If Congress doesn't keep or replace the Affordable Care Act with a comparable law, Philadelphia will pay a high cost in life and well-being, Professor Robert Field testified at a Philadelphia City Council hearing on March 6.
Between the Medicaid expansion and the availability of marketplace policies, the ACA is preventing at least 3,525 deaths per year in Pennsylvania, Field said, citing projections published by the Pennsylvania Budget and Policy Center.
“In Philadelphia, the ACA’s effects have been especially dramatic,” Field said. “As of 2016, more than 166,000 City residents had gained coverage through the expansion of Medicaid, and more than 59,000 through the federal health insurance marketplace. That adds up to more than 225,000 residents, almost one in six, who can now access care that had previously been financially out of reach.”
Field added that the gains have been particularly striking among those earning between 100 percent and 150 percent of the federal poverty level, a group that previously faced the greatest barriers to health insurance and health care.

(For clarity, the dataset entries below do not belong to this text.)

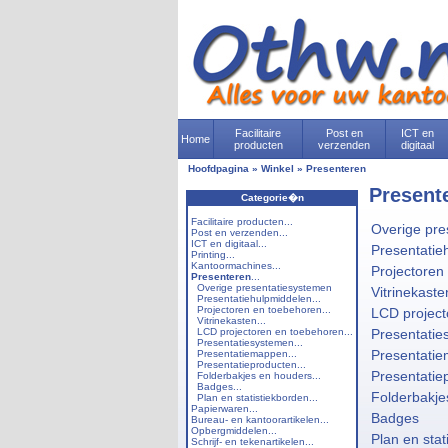
Facilitaire
Post en
ICT en
Home
producten
verzenden
digitaal
Hoofdpagina
»
Winkel
»
Presenteren
Present
Categorie�n
Facilitaire producten...
Overige pre
Post en verzenden...
ICT en digitaal...
Presentatie
Printing...
Kantoormachines...
Projectoren
Presenteren
...
Overige presentatiesystemen
Vitrinekaste
Presentatiehulpmiddelen...
Projectoren en toebehoren...
LCD project
Vitrinekasten...
LCD projectoren en toebehoren...
Presentatie
Presentatiesystemen...
Presentati
Presentatiemappen...
Presentatieproducten...
Presentatie
Folderbakjes en houders...
Badges...
Folderbakje
Plan en statistiekborden...
Papierwaren...
Badges
Bureau- en kantoorartikelen...
Opbergmiddelen...
Plan en stat
Schrijf- en tekenartikelen...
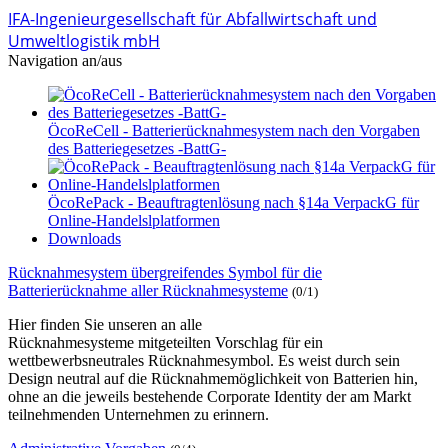
IFA-Ingenieurgesellschaft für Abfallwirtschaft und
Umweltlogistik mbH
Navigation an/aus
ÖcoReCell - Batterierücknahmesystem nach den Vorgaben
des Batteriegesetzes -BattG-
ÖcoRePack - Beauftragtenlösung nach §14a VerpackG für
Online-Handelslplatformen
Downloads
Rücknahmesystem übergreifendes Symbol für die
Batterierücknahme aller Rücknahmesysteme
(0/1)
Hier finden Sie unseren an alle
Rücknahmesysteme mitgeteilten Vorschlag für ein
wettbewerbsneutrales Rücknahmesymbol. Es weist durch sein
Design neutral auf die Rücknahmemöglichkeit von Batterien hin,
ohne an die jeweils bestehende Corporate Identity der am Markt
teilnehmenden Unternehmen zu erinnern.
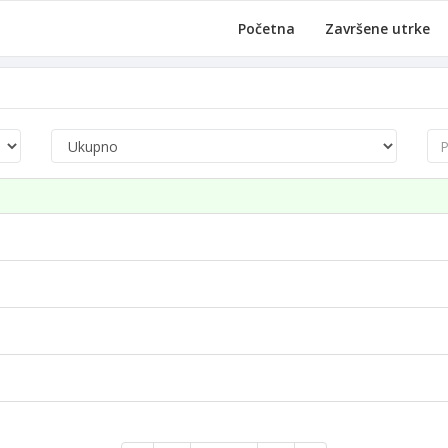
Početna
Završene utrke
Pre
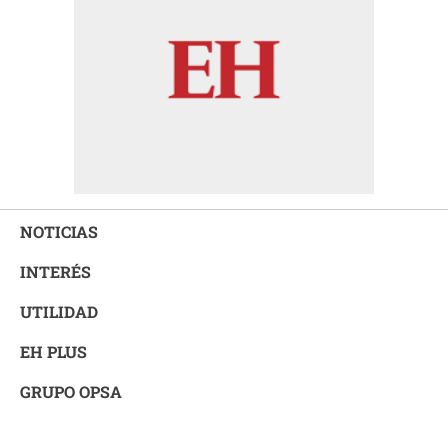
NOTICIAS
INTERÉS
UTILIDAD
EH PLUS
GRUPO OPSA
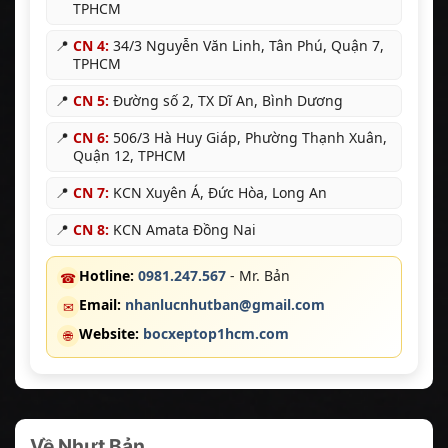
TPHCM
📍
CN 4:
34/3 Nguyễn Văn Linh, Tân Phú, Quận 7,
TPHCM
📍
CN 5:
Đường số 2, TX Dĩ An, Bình Dương
📍
CN 6:
506/3 Hà Huy Giáp, Phường Thạnh Xuân,
Quận 12, TPHCM
📍
CN 7:
KCN Xuyên Á, Đức Hòa, Long An
📍
CN 8:
KCN Amata Đồng Nai
Hotline:
0981.247.567
- Mr. Bản
☎
Email:
nhanlucnhutban@gmail.com
✉
Website:
bocxeptop1hcm.com
🌐
Về Nhựt Bản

“Under the ACA, tremendous strides have been made in reducing health disparities, a perennial scourge of our health care system,” Field said, citing data from the Public Health Management Corporation showing that the uninsured rate of people in this "near-poor" category tumbled from nearly 28 percent in 2012 to 9.4 percent in 2015.
Philadelphians would receive less disease prevention and wellness promotion services if the Affordable Care Act is not replaced with a comparable system, Field said, urging Council to advocate for preserving the law.
The hearing was convened by City Councilwoman Cindy Bass, who chairs the Committee on Public Health and Human Services.